MK: Deal violates requirement to report salary arrangements.

yuval steinitz 311 (photo credit: Ariel Jerozolimski)
yuval steinitz 311
(photo credit: Ariel Jerozolimski)
MK Shelly Yacimovich (Labor) began her budget fight Monday, warning that the budgetary deal between the Treasury and the Defense Ministry was illegal.
Yacimovich complained that the deal struck between Defense Minister Ehud Barak and Finance Minister Yuval Steinitz violates a law passed last year that expands governmental bodies’ requirements to report salary arrangements with their employees.
Yacimovich, who drafted the law, alleged that Steinitz and Barak made an agreement by which Barak was exempted from filing official reports on IDF salaries. Steinitz’s ministry, Yacimovich complained, had encouraged and supported the legislation, which was passed in July 2009 and requires the salaries of members of the defense establishment to be included in the annual reports by the governmental salary oversight bodies.
According to Yacimovich, Steinitz and Barak agreed that if Barak backed down from a number of his budget demands, Steinitz would provide an exemption from the 2009 law for IDF salaries.

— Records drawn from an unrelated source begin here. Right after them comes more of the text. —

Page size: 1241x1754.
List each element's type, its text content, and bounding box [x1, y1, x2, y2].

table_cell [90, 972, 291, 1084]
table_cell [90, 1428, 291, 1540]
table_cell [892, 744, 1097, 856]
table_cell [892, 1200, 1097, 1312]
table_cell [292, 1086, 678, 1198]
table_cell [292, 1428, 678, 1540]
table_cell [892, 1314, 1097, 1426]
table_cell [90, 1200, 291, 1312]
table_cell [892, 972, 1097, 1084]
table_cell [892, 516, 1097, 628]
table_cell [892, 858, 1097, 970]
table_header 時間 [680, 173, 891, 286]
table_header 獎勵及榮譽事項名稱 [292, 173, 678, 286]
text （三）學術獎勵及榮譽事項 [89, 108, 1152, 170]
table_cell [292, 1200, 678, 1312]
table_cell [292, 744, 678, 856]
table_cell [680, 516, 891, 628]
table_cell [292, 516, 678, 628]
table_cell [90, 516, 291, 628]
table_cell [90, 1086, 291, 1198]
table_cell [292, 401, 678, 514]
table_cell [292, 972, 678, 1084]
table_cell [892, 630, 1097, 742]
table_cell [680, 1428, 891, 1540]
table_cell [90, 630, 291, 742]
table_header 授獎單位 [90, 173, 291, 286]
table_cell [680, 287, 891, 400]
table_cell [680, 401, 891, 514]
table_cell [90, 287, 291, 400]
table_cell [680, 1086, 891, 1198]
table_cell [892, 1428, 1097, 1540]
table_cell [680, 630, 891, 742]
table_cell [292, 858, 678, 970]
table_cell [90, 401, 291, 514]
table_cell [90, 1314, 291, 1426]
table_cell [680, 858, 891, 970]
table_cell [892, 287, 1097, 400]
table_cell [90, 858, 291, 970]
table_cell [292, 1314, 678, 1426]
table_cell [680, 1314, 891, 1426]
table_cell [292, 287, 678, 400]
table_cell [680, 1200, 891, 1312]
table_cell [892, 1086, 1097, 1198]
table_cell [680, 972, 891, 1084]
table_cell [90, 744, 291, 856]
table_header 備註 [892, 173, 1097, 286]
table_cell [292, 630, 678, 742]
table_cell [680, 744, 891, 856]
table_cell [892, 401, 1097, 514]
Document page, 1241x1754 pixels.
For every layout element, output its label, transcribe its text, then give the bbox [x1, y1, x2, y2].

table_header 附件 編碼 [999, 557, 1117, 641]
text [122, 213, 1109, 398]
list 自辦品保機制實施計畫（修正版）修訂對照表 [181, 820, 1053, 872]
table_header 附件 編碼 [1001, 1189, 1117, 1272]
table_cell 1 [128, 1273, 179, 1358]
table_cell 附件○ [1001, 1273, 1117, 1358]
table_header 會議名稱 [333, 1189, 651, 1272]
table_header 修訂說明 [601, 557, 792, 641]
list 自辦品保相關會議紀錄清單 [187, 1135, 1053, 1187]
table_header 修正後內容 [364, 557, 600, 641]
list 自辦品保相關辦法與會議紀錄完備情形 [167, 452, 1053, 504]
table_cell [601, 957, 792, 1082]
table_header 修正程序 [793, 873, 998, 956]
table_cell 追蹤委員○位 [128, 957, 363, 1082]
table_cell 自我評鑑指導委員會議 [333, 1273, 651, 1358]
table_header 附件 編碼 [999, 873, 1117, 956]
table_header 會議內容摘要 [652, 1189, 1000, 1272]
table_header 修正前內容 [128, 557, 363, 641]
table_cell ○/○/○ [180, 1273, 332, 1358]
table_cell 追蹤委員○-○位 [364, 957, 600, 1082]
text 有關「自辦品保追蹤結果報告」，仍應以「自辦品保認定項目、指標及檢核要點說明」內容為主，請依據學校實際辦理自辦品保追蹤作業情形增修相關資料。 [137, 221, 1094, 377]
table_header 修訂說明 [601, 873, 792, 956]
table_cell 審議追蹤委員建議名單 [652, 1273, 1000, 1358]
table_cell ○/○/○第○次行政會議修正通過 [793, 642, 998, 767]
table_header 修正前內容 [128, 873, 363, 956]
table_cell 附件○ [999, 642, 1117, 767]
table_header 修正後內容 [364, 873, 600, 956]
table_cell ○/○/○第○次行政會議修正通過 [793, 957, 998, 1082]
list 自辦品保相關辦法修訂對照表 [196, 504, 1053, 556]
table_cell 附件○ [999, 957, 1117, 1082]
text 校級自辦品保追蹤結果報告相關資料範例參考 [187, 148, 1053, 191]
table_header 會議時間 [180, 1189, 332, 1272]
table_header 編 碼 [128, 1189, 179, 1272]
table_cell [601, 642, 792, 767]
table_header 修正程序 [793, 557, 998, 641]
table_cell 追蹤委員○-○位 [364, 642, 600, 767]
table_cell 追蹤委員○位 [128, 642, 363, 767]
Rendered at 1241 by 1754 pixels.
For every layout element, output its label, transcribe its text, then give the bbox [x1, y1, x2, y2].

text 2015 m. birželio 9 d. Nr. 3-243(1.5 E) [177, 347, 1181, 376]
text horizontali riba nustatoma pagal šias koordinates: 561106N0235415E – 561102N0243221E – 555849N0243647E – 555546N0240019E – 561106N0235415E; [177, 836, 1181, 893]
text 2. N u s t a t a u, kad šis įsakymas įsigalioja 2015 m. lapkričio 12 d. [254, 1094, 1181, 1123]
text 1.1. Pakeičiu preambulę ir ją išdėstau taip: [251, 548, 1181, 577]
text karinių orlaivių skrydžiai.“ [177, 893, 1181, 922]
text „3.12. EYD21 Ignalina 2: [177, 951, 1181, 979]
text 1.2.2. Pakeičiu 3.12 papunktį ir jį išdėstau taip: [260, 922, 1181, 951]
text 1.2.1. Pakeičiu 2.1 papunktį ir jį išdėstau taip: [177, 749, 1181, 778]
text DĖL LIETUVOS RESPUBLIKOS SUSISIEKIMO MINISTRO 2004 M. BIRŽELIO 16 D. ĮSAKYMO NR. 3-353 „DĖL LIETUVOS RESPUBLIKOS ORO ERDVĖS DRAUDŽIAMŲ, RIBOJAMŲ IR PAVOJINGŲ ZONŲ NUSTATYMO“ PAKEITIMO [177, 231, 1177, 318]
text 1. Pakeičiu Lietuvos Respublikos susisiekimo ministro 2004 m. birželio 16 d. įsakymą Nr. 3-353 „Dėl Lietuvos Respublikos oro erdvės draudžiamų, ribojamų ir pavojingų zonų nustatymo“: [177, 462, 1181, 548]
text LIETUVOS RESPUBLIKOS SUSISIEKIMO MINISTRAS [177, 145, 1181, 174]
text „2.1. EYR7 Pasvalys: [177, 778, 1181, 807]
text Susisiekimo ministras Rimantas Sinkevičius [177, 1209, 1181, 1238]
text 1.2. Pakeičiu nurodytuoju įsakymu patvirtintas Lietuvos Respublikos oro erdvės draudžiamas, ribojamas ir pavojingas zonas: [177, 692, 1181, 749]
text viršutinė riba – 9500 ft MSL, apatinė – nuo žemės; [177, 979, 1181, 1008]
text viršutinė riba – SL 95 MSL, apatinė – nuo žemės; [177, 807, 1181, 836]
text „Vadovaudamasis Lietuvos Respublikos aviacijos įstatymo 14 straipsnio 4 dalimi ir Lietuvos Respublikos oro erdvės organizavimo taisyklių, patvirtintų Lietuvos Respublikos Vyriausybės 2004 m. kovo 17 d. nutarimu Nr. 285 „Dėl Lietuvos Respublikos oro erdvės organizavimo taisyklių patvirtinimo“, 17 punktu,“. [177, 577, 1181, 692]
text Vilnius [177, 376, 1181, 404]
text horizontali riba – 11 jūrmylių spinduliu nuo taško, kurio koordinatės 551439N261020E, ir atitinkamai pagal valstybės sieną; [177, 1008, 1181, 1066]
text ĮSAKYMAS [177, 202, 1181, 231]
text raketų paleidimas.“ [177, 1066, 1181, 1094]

Yacimovich’s legislation was originally designed to force the government to report on public sector employees who earn low salaries, as well as the top 4 percent of wage earners, as was required by the previously existing law. But it was the Treasury that insisted that Yacimovich’s legislation also include requirements to report on salaries of members of the security forces, the MK claimed. The final draft of the law said that for security reasons, security forces would not be required to present specific counts of wage-earners, but would simply present average salaries and salary scales at the various ranks.
When the law was about to pass, Barak, the chairman of Yacimovich’s own party, asked Prime Minister Binyamin Netanyahu to pull coalition support for the bill. Steinitz, however, defended the need for the legislation during a debate between the two senior ministers on the plenum floor, and Yacimovich’s bill passed into law by unanimous vote.
“It is strange that the finance minister, who struggled for greater transparency in IDF salaries, would give up so easily – especially when there is no legal basis enabling him to do so,” said Yacimovich.
Steinitz’s office said it had no comment on the veracity of the Yacimovich’s claim regarding any aspect of the budget negotiations.